Australia in No Rush to Cool Housing Market Amid Mortgage Risks

Australia is still working on possible tools to strengthen mortgage-lending practices and cool an unbalanced housing market, the chairman of the nation’s banking regulator said today.

The Australian Prudential Regulation Authority is looking at the ability of borrowers to repay in a rising interest-rate environment, interest-only loans and “extremely” long tenure mortgages, Wayne Byres said. The supervisor is also examining an increase in landlord housing loans and the potential need to raise bank capital requirements if risks rise, he said. While regulators would like to unveil measures before the end of this year, there wasn’t a deadline, Byres said.

“I’d much rather make the right decision than just adhere to an internally imposed deadline,” Byres said at a parliamentary committee hearing today in Canberra. “I don’t want to get rushed into doing something then find that it’s actually not the right thing to do and unwind things.”

The measures are meant to temper speculative buying, which is creating a housing market that the central bank has called “unbalanced.” Outstanding mortgages to investors and interest-only loans climbed to a record in the September quarter, APRA data show. House prices across the country’s capital cities soared 8.9 percent in the year through October, according to data provider CoreLogic Inc.

Given housing’s importance to the health of the banking system, APRA has been encouraging lenders to reinforce sound lending standards, as well as discussing possible measures with other Australian authorities, he said.

RBA Discussion

The Reserve Bank of Australia, whose decision to keep its benchmark cash target at a record low of 2.5 percent since August 2013, said in September that it was in discussion with other regulators about possible measures to strengthen lending practices. Governor Glenn Stevens said that he was open to using such measures even while expressing “certain skepticism about macroprudential tools as a panacea.”

APRA was unlikely to start with loan-to-value ratio limits or loan-to-income limits that have been adopted by some overseas regulators, Byres said.

The Bank of England in June said mortgages at 4.5 times income cannot make up more than 15 percent of a lender’s new home loans and also required banks to decline loans to those who fail a new repayment test. New Zealand in October last year imposed limits on the number of mortgages with a loan-to-value ratio of more than 80 percent.
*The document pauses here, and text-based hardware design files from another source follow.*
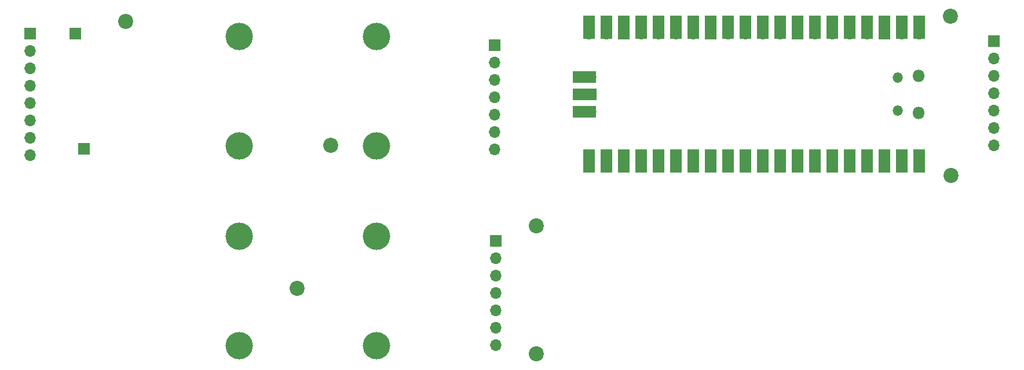
<source format=gbr>
%TF.GenerationSoftware,KiCad,Pcbnew,7.0.10*%
%TF.CreationDate,2024-02-02T23:00:29-06:00*%
%TF.ProjectId,Glass,476c6173-732e-46b6-9963-61645f706362,rev?*%
%TF.SameCoordinates,Original*%
%TF.FileFunction,Soldermask,Top*%
%TF.FilePolarity,Negative*%
%FSLAX46Y46*%
G04 Gerber Fmt 4.6, Leading zero omitted, Abs format (unit mm)*
G04 Created by KiCad (PCBNEW 7.0.10) date 2024-02-02 23:00:29*
%MOMM*%
%LPD*%
G01*
G04 APERTURE LIST*
%ADD10C,2.200000*%
%ADD11C,4.000000*%
%ADD12R,1.700000X1.700000*%
%ADD13O,1.700000X1.700000*%
%ADD14O,1.800000X1.800000*%
%ADD15O,1.500000X1.500000*%
%ADD16R,1.700000X3.500000*%
%ADD17R,3.500000X1.700000*%
G04 APERTURE END LIST*
D10*
%TO.C,REF\u002A\u002A*%
X124050000Y-83570000D03*
%TD*%
%TO.C,REF\u002A\u002A*%
X158950000Y-93120000D03*
%TD*%
%TO.C,REF\u002A\u002A*%
X158950000Y-74420000D03*
%TD*%
D11*
%TO.C,REF\u002A\u002A*%
X135630000Y-62740000D03*
X135630000Y-46740000D03*
X115570000Y-62740000D03*
X115570000Y-46740000D03*
%TD*%
D12*
%TO.C,U2*%
X225830000Y-47460000D03*
D13*
X225830000Y-50000000D03*
X225830000Y-52540000D03*
X225830000Y-55080000D03*
X225830000Y-57620000D03*
X225830000Y-60160000D03*
X225830000Y-62700000D03*
%TD*%
D12*
%TO.C,U2*%
X153030000Y-76655000D03*
D13*
X153030000Y-79195000D03*
X153030000Y-81735000D03*
X153030000Y-84275000D03*
X153030000Y-86815000D03*
X153030000Y-89355000D03*
X153030000Y-91895000D03*
%TD*%
D12*
%TO.C,GND*%
X92830000Y-63170000D03*
%TD*%
D10*
%TO.C,REF\u002A\u002A*%
X219570000Y-67100000D03*
%TD*%
%TO.C,REF\u002A\u002A*%
X128900000Y-62650000D03*
%TD*%
%TO.C,REF\u002A\u002A*%
X98950000Y-44530000D03*
%TD*%
D11*
%TO.C,REF\u002A\u002A*%
X135620000Y-91980000D03*
X135620000Y-75980000D03*
X115560000Y-91980000D03*
X115560000Y-75980000D03*
%TD*%
D14*
%TO.C,U1*%
X214820000Y-52465000D03*
D15*
X211790000Y-52765000D03*
X211790000Y-57615000D03*
D14*
X214820000Y-57915000D03*
D13*
X214950000Y-46300000D03*
D16*
X214950000Y-45400000D03*
D13*
X212410000Y-46300000D03*
D16*
X212410000Y-45400000D03*
D12*
X209870000Y-46300000D03*
D16*
X209870000Y-45400000D03*
D13*
X207330000Y-46300000D03*
D16*
X207330000Y-45400000D03*
D13*
X204790000Y-46300000D03*
D16*
X204790000Y-45400000D03*
D13*
X202250000Y-46300000D03*
D16*
X202250000Y-45400000D03*
D13*
X199710000Y-46300000D03*
D16*
X199710000Y-45400000D03*
D12*
X197170000Y-46300000D03*
D16*
X197170000Y-45400000D03*
D13*
X194630000Y-46300000D03*
D16*
X194630000Y-45400000D03*
D13*
X192090000Y-46300000D03*
D16*
X192090000Y-45400000D03*
D13*
X189550000Y-46300000D03*
D16*
X189550000Y-45400000D03*
D13*
X187010000Y-46300000D03*
D16*
X187010000Y-45400000D03*
D12*
X184470000Y-46300000D03*
D16*
X184470000Y-45400000D03*
D13*
X181930000Y-46300000D03*
D16*
X181930000Y-45400000D03*
D13*
X179390000Y-46300000D03*
D16*
X179390000Y-45400000D03*
D13*
X176850000Y-46300000D03*
D16*
X176850000Y-45400000D03*
D13*
X174310000Y-46300000D03*
D16*
X174310000Y-45400000D03*
D12*
X171770000Y-46300000D03*
D16*
X171770000Y-45400000D03*
D13*
X169230000Y-46300000D03*
D16*
X169230000Y-45400000D03*
D13*
X166690000Y-46300000D03*
D16*
X166690000Y-45400000D03*
D13*
X166690000Y-64080000D03*
D16*
X166690000Y-64980000D03*
D13*
X169230000Y-64080000D03*
D16*
X169230000Y-64980000D03*
D12*
X171770000Y-64080000D03*
D16*
X171770000Y-64980000D03*
D13*
X174310000Y-64080000D03*
D16*
X174310000Y-64980000D03*
D13*
X176850000Y-64080000D03*
D16*
X176850000Y-64980000D03*
D13*
X179390000Y-64080000D03*
D16*
X179390000Y-64980000D03*
D13*
X181930000Y-64080000D03*
D16*
X181930000Y-64980000D03*
D12*
X184470000Y-64080000D03*
D16*
X184470000Y-64980000D03*
D13*
X187010000Y-64080000D03*
D16*
X187010000Y-64980000D03*
D13*
X189550000Y-64080000D03*
D16*
X189550000Y-64980000D03*
D13*
X192090000Y-64080000D03*
D16*
X192090000Y-64980000D03*
D13*
X194630000Y-64080000D03*
D16*
X194630000Y-64980000D03*
D12*
X197170000Y-64080000D03*
D16*
X197170000Y-64980000D03*
D13*
X199710000Y-64080000D03*
D16*
X199710000Y-64980000D03*
D13*
X202250000Y-64080000D03*
D16*
X202250000Y-64980000D03*
D13*
X204790000Y-64080000D03*
D16*
X204790000Y-64980000D03*
D13*
X207330000Y-64080000D03*
D16*
X207330000Y-64980000D03*
D12*
X209870000Y-64080000D03*
D16*
X209870000Y-64980000D03*
D13*
X212410000Y-64080000D03*
D16*
X212410000Y-64980000D03*
D13*
X214950000Y-64080000D03*
D16*
X214950000Y-64980000D03*
D13*
X166920000Y-52650000D03*
D17*
X166020000Y-52650000D03*
D12*
X166920000Y-55190000D03*
D17*
X166020000Y-55190000D03*
D13*
X166920000Y-57730000D03*
D17*
X166020000Y-57730000D03*
%TD*%
D10*
%TO.C,REF\u002A\u002A*%
X219530000Y-43770000D03*
%TD*%
D12*
%TO.C,U4*%
X84990000Y-46280000D03*
D13*
X84990000Y-48820000D03*
X84990000Y-51360000D03*
X84990000Y-53900000D03*
X84990000Y-56440000D03*
X84990000Y-58980000D03*
X84990000Y-61520000D03*
X84990000Y-64060000D03*
%TD*%
D12*
%TO.C,3.3V*%
X91600000Y-46330000D03*
%TD*%
%TO.C,U3*%
X152900000Y-47980000D03*
D13*
X152900000Y-50520000D03*
X152900000Y-53060000D03*
X152900000Y-55600000D03*
X152900000Y-58140000D03*
X152900000Y-60680000D03*
X152900000Y-63220000D03*
%TD*%
M02*

</source>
Canada has been tightening macro-prudential policy since 2008, with steps including minimum down-payment demands and maximum debt limits for insured mortgages. Sweden and Norway capped loans as a share of a property’s value and asked banks to protect themselves against losses. Hong Kong limited the size of loans too and took steps to curb some purchases by foreigners.

Adjusting Capital

If APRA were to reach a conclusion that risk is rising within the financial system, then it would be appropriate to think about how to adjust capital settings in response, Byres told lawmakers. Such adjustments could be made either across the board or to individual banks, he said.

Australia has the world’s most overvalued housing market on a price-to-income basis after Belgium, according to the International Monetary Fund. Residential mortgages make up 60 percent of the banking system’s domestic loan portfolio, which is high by historical and international standards, APRA said in its 2014 annual report.

Housing credit climbed by 7 percent in the 12 months through October, the fastest pace since January 2011, according to RBA data released today.

Macroprudential measures would help absorb the pressures of house price strength and reduce the potential risk to the stability of Australia’s financial system, ratings agency Standard & Poor’s said yesterday.

Housing “has traditionally been the source of stability that has enabled banks to keep the ship upright and sail forward,” Byres said. “ Our objective is to make sure that remains the case. To make sure those portfolios are a source of stability rather than a source of risk.”